Midnight and noon are neither AM nor PM. However, when digital clocks became common, no one thought it worth the effort and complexity to add “Midnight” and “Noon” designations. Thus at midnight they would simply say “12:00AM.” Furthermore, while the specific instant of midnight is neither AM nor PM, the instant immediately after it is AM, so for 99.999…% of the minute from midnight to 12:01 it is indeed AM. It makes sense to fashion clocks this way, but the unfortunate side effect is a generation or two of folks who think that midnight and noon are AM and PM, respectively.

Yes, very unfortunate.

[url=“http://www.boulder.nist.gov/timefreq/general/misc.htm#Anchor-57026”]NIST says that 12 midnight is neither am nor pm.[/url}

However, I believe another standards body defines midnight as 12 am, but I cannot find a link right now.

Fixed link

From The Chicago Manual of Style (15th ed. 2003), 9.43 at 391:

From Kate L. Turabian, A Manual for Writers of Term Papers, Theses, and Dissertations (Chicago: 6th ed. 1993), 2.57 at p. 33:

From the United States Government Printing Office, Style Manual (2000), 12.9.b at 182:

Thank you, Bytegeist and porcupine, for taking the trouble of giving a citation instead of just an opinion.

Whether it’s officially sanctioned by anyone or anything, a study of the behavior of most digital clocks/watches will show that “the industry” seems to have adopted the convention that noon is 12:00 p.m., and midnight is 12:00 a.m. Microsoft Outlook, hardly a valid reference for correctness but something whose errors must be lived with, does the same thing.

The cites given by brianmelendez state just the opposite. :smack: To make matters worse, the (stylistically correct) “12:00 M.” designation would probably stand an excellent chance of being interpreted as “12:00 midnight,” as it is quite true that this form is very rarely used. (I’ve never seen it, myself.)

While I certainly put stock in the Chicago and Turabian cites, they’re so directly at odds with common usage that I don’t think I’d dare express a time that way if I actually wanted to be understood.

So…we have conflicting citations. Chicago, Turabian, and Government Printing Office agree (more or less) on one answer. The NIST dissents.

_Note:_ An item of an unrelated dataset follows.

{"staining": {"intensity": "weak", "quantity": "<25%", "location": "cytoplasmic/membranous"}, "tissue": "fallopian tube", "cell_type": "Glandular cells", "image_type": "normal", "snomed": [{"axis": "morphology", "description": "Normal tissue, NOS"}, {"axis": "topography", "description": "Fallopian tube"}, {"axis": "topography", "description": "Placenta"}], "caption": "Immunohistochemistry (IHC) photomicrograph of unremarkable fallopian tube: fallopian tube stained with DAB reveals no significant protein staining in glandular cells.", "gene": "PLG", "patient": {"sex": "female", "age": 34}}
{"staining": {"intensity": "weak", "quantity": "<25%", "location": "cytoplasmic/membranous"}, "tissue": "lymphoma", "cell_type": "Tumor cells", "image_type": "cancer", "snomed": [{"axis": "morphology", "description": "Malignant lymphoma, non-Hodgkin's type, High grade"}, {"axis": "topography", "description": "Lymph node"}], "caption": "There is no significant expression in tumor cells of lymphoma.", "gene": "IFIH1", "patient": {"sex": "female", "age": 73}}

:dubious: This is a much more difficult question than I’d have thought…

I guess you could consider digital clocks to be correct.

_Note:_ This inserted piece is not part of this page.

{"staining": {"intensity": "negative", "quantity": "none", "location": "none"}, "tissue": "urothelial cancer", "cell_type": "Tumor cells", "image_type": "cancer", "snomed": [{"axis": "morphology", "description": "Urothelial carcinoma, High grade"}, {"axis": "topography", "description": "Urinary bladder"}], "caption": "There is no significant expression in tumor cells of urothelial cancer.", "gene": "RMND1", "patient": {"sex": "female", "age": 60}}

By the time the LED’s (or LC’s or whatever) have taken their microseconds to transition to 12:00 at noon, it is now P.M. (in the clock’s own time reference of course).

How can noon be (literally) “after noon”? The two twelves are technically neither am nor pm, but since everyone pretty much says noon is pm and midnight is am, it’s good enough to get by.

Whether noon is AM or PM depends on your convention, but by any convention, if a clock is showing the time 12:00 during the day, it’s PM. Similarly, at night when the clock shows 12:00, it’s indisputably AM. This does not say anything about whether the exact moment of noon or midnight is AM or PM, but it’s a logical guideline for what convention to use.

My two cents worth, Zeldar got it right. Wasn’t mans first method of measuring time a sundial? And since the sun we see in the sky is 8 minutes 18 seconds old and there fore post meridiem and hence PM. One could argue the same for midnight being past the meridiem however, since all of the sun dials with the noon meridiem clearly marked didn’t work well at all for displaying midnight. They kinda figured that 12:00 midnight is the first moment of an equally divided clock and since noon was past the noon meridiem midnight must be before the meridiem. So convention or not it kinda makes sense doesn’t it.

Oh, so I guess that 11:52 in the morning is PM. Thanks for clearing that up.

One thing of which you can be certain – if you call either noon or midnight either AM or PM, some folks will construe it as the opposite of what you intended. If you want to be clearly understood by all, use the terms “noon” and “midnight.”